With the new number plate launch and one of the peak periods for car insurance renewal just around the corner, MoneySuperMarket analysis reveals that premiums are again on the rise, up 7 per cent year-on-year.
MoneySuperMarket analysed 2.5 million customer quotes over the past year to identify overall and regional price fluctuations. In January 2017, the average premium was £535.85, some 7 per cent higher than the same period a year ago (£500.11 in January 2016) and a huge 28 per cent higher compared to the same period two years ago (£419.76 in January 2015).

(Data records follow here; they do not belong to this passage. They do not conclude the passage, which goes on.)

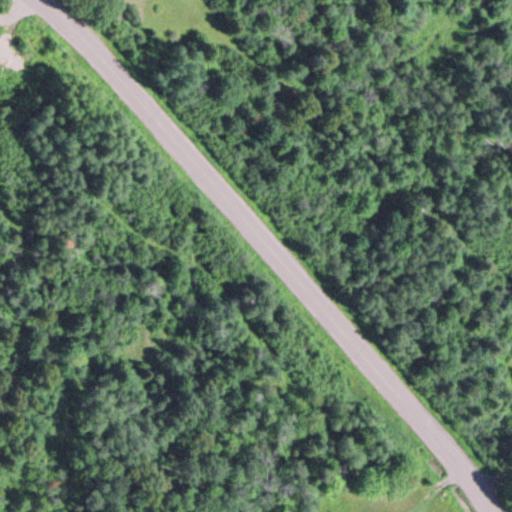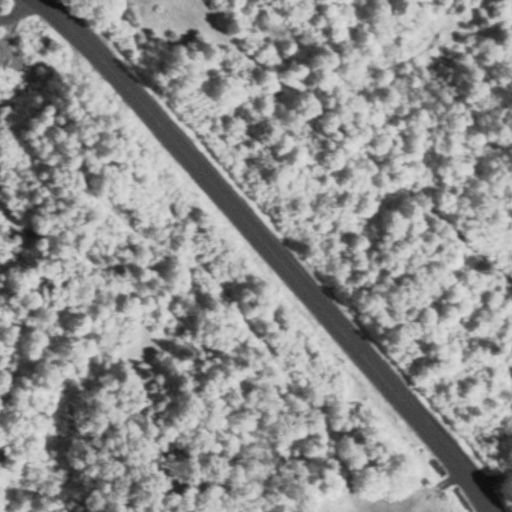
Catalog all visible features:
road: (281, 251)
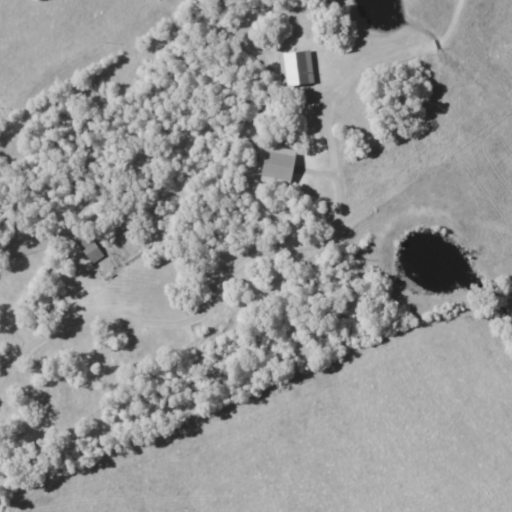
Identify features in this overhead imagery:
building: (297, 68)
building: (278, 166)
building: (92, 251)
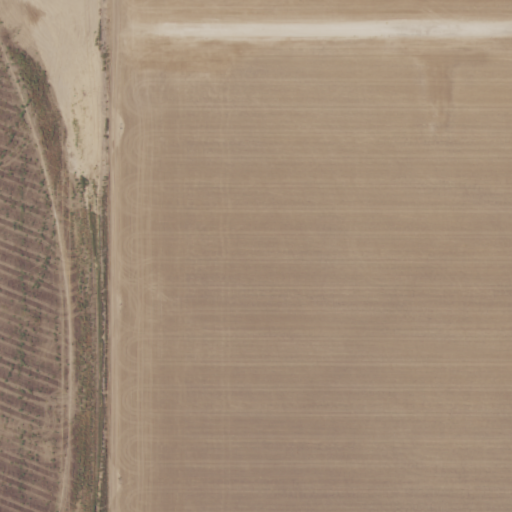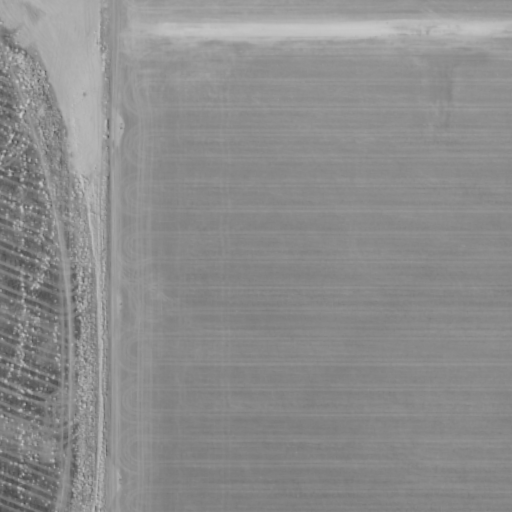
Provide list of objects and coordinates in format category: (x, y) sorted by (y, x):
wind turbine: (198, 51)
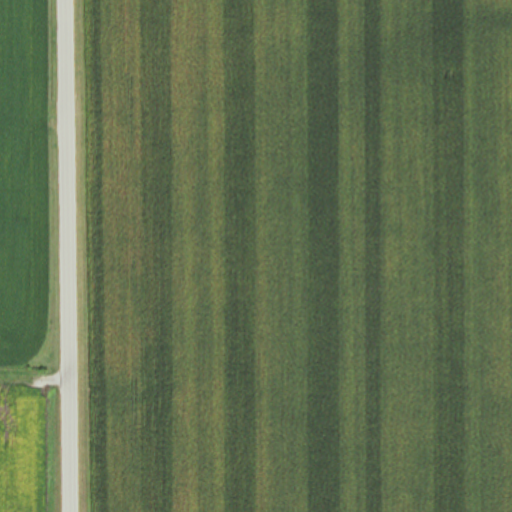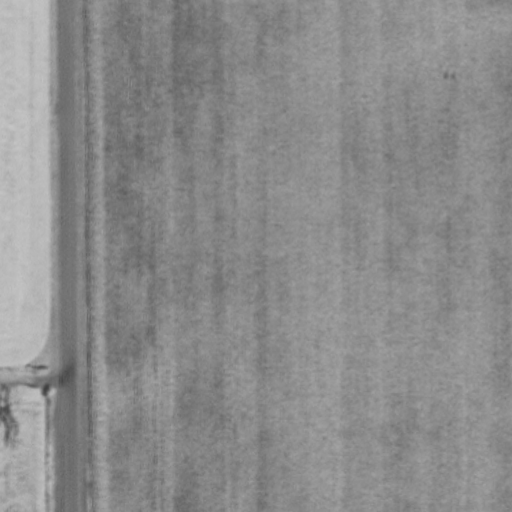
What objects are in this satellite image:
road: (58, 256)
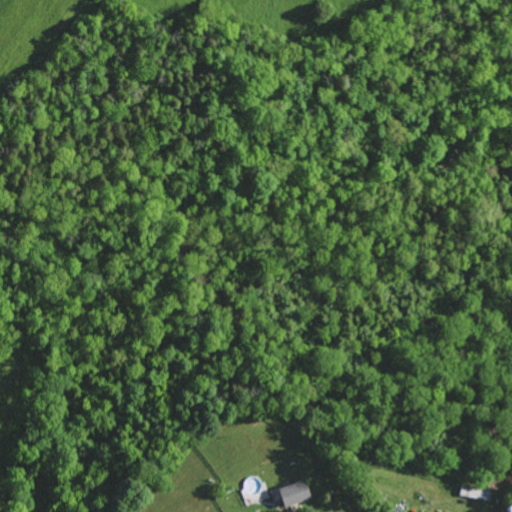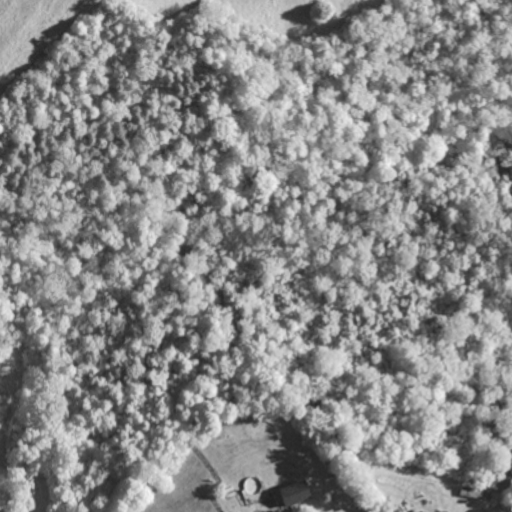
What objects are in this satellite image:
road: (23, 29)
building: (288, 493)
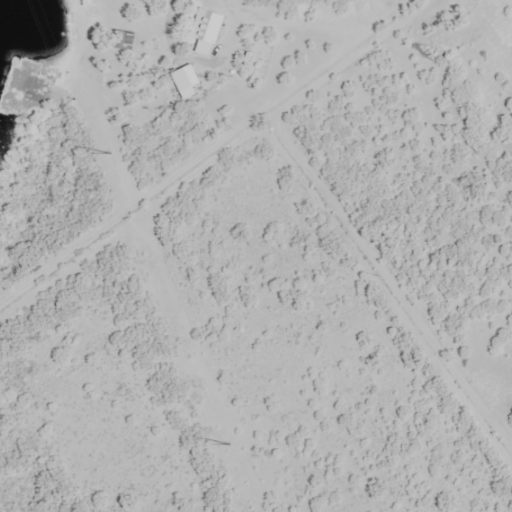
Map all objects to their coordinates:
road: (339, 12)
building: (208, 31)
building: (126, 41)
building: (188, 81)
power tower: (109, 153)
power tower: (228, 445)
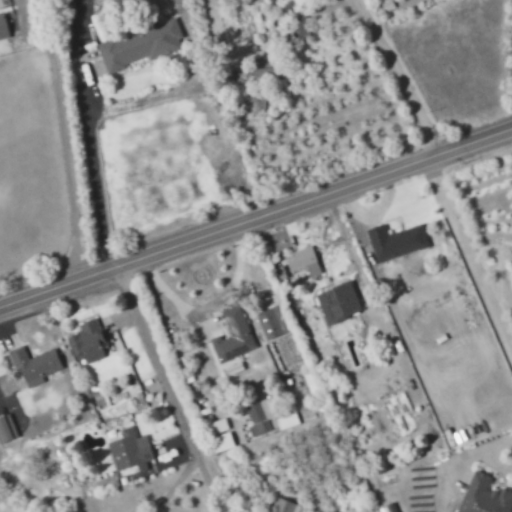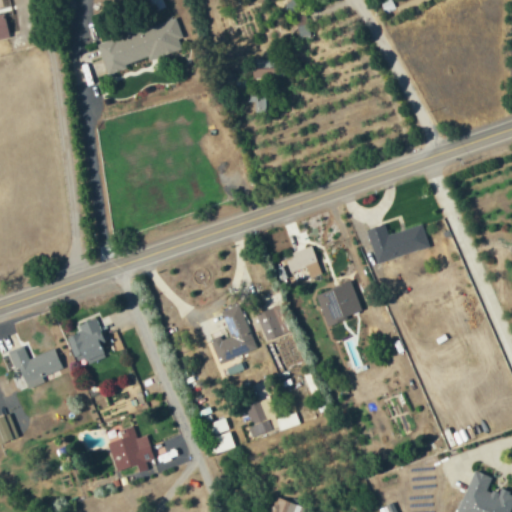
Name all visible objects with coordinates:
building: (3, 28)
building: (140, 46)
building: (261, 75)
road: (399, 75)
building: (257, 101)
road: (62, 133)
road: (90, 134)
road: (256, 217)
building: (395, 241)
building: (303, 264)
building: (338, 301)
building: (271, 321)
building: (425, 322)
road: (478, 329)
building: (232, 335)
building: (87, 342)
building: (444, 352)
building: (34, 364)
road: (168, 388)
building: (260, 416)
building: (287, 421)
building: (6, 427)
building: (130, 450)
building: (485, 496)
building: (283, 506)
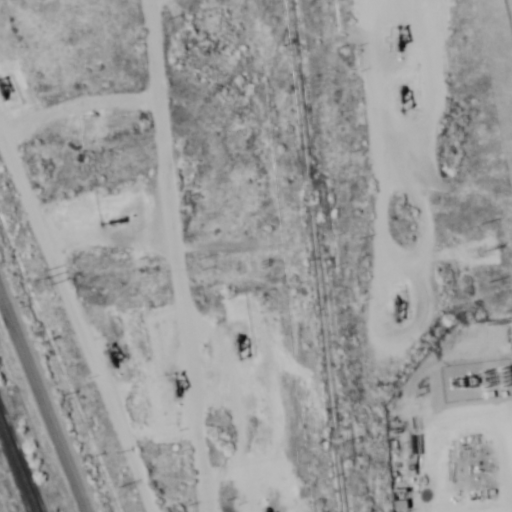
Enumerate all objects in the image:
road: (85, 285)
road: (445, 368)
road: (40, 413)
railway: (16, 473)
building: (487, 473)
road: (305, 494)
building: (398, 500)
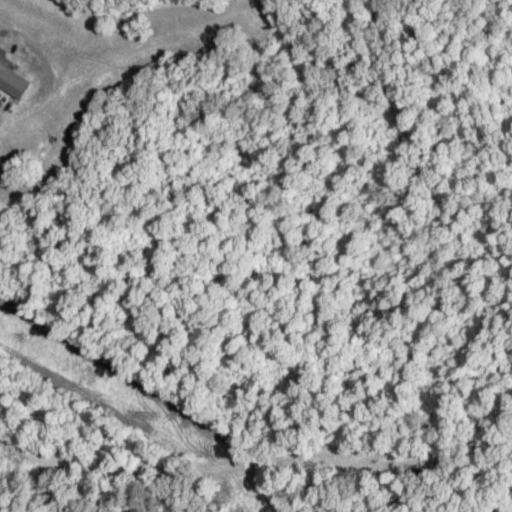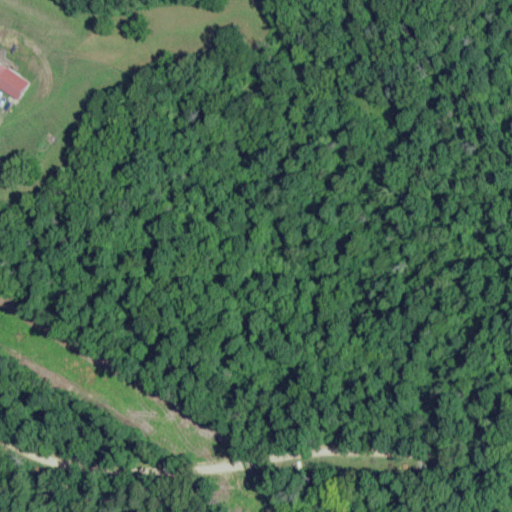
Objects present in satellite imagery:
building: (11, 81)
road: (253, 459)
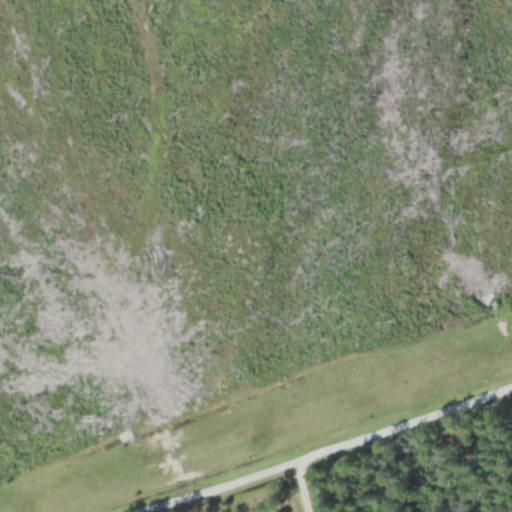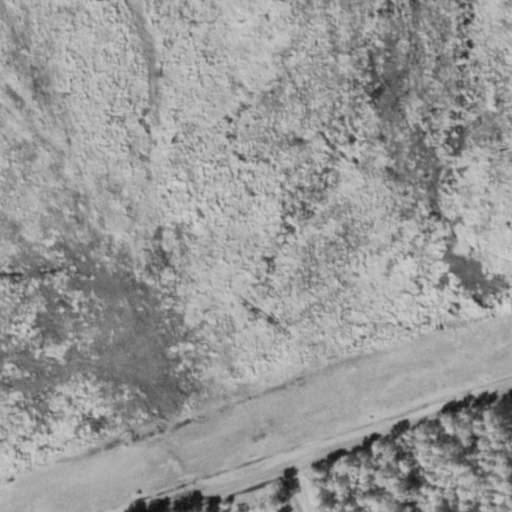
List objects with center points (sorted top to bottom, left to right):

The Telegraph reports that bookseller Waterstones has returned to profit for the first time in seven years. This is due to a return to traditional bookselling and a boom in children’s books. ‘Accounts filed for the company for the 12 months to April 2016 showed that its pre-tax profit was £11.9 million for the year, compared to a £3.4 million loss a year previously.’
One in three people are needlessly amassing interest rate charges by holding onto personal debt despite the fact they could pay it off with their savings, according to ThisisMoney.
‘Choosing not to pay off credit cards or personal loans is costly because interest rates typically levied on such debts are huge compared with the returns you get from stashing money in savings accounts.’ The research was done by Dutch bank ING, which polled around 14,600 people last October.
Meanwhile, 14.5 million British adults say they had no spare money to put aside as rainy day savings in any of the previous 12 months, according to new research from StepChange Debt Charity. The research also highlights how the difficulties people face in saving are acutely felt by those on low incomes and how short a period of time many people could survive financially in the event of a reduction in income.
Some sad news yesterday. Sir Ken Morrison has died aged 85 following a short illness. Sir Ken helped grow supermarket Morrisons from a small grocery chain into one of the UK’s largest retailers.
Ahead of the Bank of England’s decision on interest rates at lunchtime today, Laith Khalaf of Hargreaves Lansdown says: ‘No-one is expecting any movement on interest rates. Markets are pricing in a 98 per cent chance of rates being kept on hold at 0.25 per cent.’ In addition, the Bank of England will give its update on the strength of the UK economy at noon.